This past week has been harder. I feel like a wimp. The nausea has been worse, the fatigue has been worse and truth is I have been a bum about it. Well, I guess not all the time...I went to the zoo, a 3 mile bike ride, have spent time with my family and managed to keep the house from being a total disaster. But all I really want to do is lay in bed. Just thinking about playdates, friends, responsibilities and my own children exhaust me. I am the queen of avoiding naps yet have found my self napping at every opportunity.
I am not dumb, I know this is more depression than the cancer. I know because when I touch my head or look in the mirror I suddenly feel more nauseated and tired. When I see the bruises on my arms I have trouble keeping my eyes open. I am not dumb, I understand that these symptoms are currently exaggerated because of my mental status. Yes the chemo makes me feel nauseated and yes it did hit worse this time...but then my brain, my emotions just made it even worse.
Don't get me wrong, I think I pull off the no hair look quiet well (better than my previous David Bowie look). But now I get lots of sympathetic smiles or worse I get the people that won't make eye contact with me at all. Now I feel kinda like a leper when I am in public. I can't effectively hide in the crowd. I stick out like the orange crayon shoved in a box of black and whites.
I guess I didn't realize how much I liked just hiding in the crowd. It makes it easier to go about my day to day activities without strangers having insight to what my current health status is. It makes me just want to stay in bed, go to sleep or just hide out. It exhausts me, because before I could smile and look at people like "what? nothing is wrong with me, I am fine'. . . except now I get that "poor girl" smile.

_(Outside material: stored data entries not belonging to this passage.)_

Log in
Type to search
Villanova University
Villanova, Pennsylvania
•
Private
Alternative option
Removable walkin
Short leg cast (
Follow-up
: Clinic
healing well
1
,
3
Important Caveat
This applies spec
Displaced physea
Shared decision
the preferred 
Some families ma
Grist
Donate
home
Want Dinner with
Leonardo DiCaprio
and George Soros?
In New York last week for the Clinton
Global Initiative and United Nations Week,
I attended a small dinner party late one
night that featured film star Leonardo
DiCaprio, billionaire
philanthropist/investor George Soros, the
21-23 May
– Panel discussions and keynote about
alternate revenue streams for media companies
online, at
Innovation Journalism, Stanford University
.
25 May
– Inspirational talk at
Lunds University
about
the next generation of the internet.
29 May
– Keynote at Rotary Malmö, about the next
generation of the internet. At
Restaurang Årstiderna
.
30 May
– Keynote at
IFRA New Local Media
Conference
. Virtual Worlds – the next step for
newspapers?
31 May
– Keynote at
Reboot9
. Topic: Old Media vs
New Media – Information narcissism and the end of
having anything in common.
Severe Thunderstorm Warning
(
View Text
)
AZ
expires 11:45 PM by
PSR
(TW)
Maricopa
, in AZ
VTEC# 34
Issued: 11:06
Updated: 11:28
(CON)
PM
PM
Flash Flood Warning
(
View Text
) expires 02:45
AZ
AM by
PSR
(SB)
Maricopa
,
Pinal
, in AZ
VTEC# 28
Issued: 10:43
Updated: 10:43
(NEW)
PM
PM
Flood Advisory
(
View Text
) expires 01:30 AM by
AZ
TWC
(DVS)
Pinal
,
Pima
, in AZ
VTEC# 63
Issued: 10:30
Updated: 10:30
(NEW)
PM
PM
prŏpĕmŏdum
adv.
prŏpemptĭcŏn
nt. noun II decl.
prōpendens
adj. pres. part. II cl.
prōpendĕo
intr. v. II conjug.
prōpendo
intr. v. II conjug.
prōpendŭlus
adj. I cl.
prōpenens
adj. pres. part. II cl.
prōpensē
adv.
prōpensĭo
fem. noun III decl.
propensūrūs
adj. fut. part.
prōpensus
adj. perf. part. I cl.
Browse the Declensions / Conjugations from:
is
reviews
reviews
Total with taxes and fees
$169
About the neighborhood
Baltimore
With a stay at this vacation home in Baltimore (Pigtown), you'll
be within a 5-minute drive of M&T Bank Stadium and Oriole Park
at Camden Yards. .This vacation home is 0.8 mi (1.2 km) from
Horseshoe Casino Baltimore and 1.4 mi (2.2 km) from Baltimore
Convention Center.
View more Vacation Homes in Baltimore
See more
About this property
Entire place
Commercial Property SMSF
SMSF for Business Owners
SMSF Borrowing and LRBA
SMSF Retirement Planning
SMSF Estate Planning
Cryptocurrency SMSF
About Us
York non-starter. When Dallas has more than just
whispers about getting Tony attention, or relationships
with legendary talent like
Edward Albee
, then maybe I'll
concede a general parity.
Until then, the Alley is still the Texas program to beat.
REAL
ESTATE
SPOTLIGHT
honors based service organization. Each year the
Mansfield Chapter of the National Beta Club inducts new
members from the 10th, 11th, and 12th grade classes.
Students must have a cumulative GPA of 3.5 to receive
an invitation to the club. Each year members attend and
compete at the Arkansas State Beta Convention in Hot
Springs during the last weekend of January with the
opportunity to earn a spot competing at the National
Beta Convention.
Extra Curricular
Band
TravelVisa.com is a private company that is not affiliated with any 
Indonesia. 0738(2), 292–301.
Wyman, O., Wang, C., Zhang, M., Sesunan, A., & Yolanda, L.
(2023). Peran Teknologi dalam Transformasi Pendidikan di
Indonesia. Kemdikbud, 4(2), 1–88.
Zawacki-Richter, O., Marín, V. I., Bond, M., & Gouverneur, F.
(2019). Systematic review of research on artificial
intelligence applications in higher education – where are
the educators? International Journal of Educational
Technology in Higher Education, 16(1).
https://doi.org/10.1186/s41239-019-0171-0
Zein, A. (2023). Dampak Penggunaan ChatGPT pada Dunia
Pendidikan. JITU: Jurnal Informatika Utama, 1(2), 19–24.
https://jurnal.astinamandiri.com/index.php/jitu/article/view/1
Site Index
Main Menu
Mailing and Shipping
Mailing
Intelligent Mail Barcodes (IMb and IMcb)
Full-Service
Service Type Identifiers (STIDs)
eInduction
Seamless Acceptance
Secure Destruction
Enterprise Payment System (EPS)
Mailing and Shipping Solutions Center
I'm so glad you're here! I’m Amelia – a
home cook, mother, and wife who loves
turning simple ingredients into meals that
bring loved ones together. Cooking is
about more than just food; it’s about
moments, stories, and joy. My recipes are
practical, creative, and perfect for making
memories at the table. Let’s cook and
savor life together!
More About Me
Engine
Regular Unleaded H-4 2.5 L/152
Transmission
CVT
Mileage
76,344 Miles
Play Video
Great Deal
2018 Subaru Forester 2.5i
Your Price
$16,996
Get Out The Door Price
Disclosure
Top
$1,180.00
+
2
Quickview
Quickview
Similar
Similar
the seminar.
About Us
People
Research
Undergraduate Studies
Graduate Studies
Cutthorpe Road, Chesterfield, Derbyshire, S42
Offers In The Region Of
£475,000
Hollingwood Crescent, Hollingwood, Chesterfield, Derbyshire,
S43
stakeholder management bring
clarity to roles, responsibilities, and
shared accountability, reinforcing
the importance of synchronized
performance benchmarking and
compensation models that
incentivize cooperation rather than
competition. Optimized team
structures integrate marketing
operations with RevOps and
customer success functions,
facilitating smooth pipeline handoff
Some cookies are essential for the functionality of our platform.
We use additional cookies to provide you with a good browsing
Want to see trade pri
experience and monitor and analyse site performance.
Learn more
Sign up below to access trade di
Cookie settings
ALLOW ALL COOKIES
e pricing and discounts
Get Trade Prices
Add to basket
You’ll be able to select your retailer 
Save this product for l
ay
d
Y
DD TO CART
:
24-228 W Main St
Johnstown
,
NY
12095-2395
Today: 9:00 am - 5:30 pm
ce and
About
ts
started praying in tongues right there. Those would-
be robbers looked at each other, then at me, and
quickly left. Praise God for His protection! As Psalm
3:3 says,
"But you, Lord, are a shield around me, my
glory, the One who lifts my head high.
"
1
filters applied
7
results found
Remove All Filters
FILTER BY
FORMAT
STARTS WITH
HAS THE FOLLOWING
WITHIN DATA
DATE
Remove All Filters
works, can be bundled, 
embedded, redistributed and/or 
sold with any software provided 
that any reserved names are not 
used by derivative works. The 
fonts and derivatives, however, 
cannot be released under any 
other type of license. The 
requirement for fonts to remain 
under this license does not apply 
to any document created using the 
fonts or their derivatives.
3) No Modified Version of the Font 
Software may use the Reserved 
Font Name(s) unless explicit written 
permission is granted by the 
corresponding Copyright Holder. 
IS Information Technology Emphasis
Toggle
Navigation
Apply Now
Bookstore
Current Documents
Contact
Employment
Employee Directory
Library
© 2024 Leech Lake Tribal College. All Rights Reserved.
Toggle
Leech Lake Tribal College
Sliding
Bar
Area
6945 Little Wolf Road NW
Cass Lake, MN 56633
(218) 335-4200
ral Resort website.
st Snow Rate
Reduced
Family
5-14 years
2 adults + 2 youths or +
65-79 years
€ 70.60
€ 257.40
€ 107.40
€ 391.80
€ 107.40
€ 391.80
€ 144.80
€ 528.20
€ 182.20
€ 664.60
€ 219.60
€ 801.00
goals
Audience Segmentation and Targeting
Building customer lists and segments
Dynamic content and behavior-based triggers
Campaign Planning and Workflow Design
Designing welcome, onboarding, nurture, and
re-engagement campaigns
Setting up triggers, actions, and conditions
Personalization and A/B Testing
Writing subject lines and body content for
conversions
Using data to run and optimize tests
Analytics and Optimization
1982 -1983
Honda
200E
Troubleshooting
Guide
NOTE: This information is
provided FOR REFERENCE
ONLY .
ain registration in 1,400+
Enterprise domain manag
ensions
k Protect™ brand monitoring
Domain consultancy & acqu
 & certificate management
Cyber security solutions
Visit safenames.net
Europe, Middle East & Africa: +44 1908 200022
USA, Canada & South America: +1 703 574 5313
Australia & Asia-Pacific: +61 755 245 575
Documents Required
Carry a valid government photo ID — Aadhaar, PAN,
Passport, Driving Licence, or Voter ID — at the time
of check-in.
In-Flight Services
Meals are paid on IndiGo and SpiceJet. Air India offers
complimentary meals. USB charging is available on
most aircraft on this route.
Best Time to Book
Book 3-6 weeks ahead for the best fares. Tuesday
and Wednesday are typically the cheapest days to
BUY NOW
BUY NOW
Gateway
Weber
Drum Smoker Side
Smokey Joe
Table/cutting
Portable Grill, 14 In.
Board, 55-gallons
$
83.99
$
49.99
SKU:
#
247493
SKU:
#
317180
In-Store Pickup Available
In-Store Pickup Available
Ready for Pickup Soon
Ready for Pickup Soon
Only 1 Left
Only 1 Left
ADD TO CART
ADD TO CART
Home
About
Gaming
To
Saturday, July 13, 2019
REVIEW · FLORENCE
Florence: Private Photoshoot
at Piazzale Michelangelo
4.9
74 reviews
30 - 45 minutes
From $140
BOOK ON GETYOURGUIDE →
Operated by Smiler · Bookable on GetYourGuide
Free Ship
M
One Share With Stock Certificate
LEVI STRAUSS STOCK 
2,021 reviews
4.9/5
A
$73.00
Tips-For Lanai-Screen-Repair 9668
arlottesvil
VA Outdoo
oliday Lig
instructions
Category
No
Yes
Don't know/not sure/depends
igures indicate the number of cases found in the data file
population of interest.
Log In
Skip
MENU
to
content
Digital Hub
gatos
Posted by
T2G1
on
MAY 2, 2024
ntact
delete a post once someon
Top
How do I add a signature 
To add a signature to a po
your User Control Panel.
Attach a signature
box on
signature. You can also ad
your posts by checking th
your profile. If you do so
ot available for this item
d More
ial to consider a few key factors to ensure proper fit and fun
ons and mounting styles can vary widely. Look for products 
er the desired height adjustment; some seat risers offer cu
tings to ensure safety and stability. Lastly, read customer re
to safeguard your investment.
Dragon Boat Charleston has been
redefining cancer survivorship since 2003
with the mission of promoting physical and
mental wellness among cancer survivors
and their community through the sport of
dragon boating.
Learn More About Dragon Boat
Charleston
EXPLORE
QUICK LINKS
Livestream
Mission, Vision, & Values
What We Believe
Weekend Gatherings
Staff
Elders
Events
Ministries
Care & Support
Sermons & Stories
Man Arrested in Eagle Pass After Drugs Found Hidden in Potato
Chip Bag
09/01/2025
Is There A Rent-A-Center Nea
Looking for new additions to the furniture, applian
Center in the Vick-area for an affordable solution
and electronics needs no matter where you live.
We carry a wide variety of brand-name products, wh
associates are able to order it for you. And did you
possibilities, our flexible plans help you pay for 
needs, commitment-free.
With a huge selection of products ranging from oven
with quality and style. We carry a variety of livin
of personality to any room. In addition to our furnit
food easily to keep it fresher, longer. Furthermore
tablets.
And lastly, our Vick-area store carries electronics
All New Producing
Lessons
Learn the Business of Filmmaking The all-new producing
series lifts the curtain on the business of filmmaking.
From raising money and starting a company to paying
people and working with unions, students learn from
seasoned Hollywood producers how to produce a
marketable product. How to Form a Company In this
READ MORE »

I have all the cards and notes I have received on the wall facing my bed, so when I am down and feeling bad for myself they are staring back at me with messages about how strong I am and how proud you are of me and how much support I have. They make me kick my ownself in the butt and stop whining. They make me feel stronger. They make me want to yell at the people who are giving me those sympathetic smiles or refusing to make eye contact with me and say "what? nothing is wrong with me, I am fine....so what I have cancer...so what if today I feel like crap...and yes some times I do have moments where I feel more like chemo is killing me instead of saving me...but guess what...I am here....balancing two kids and a dozen activities/chores/errands and you don't see me whining about it"...if course I can't really yell that. So I just smile back instead.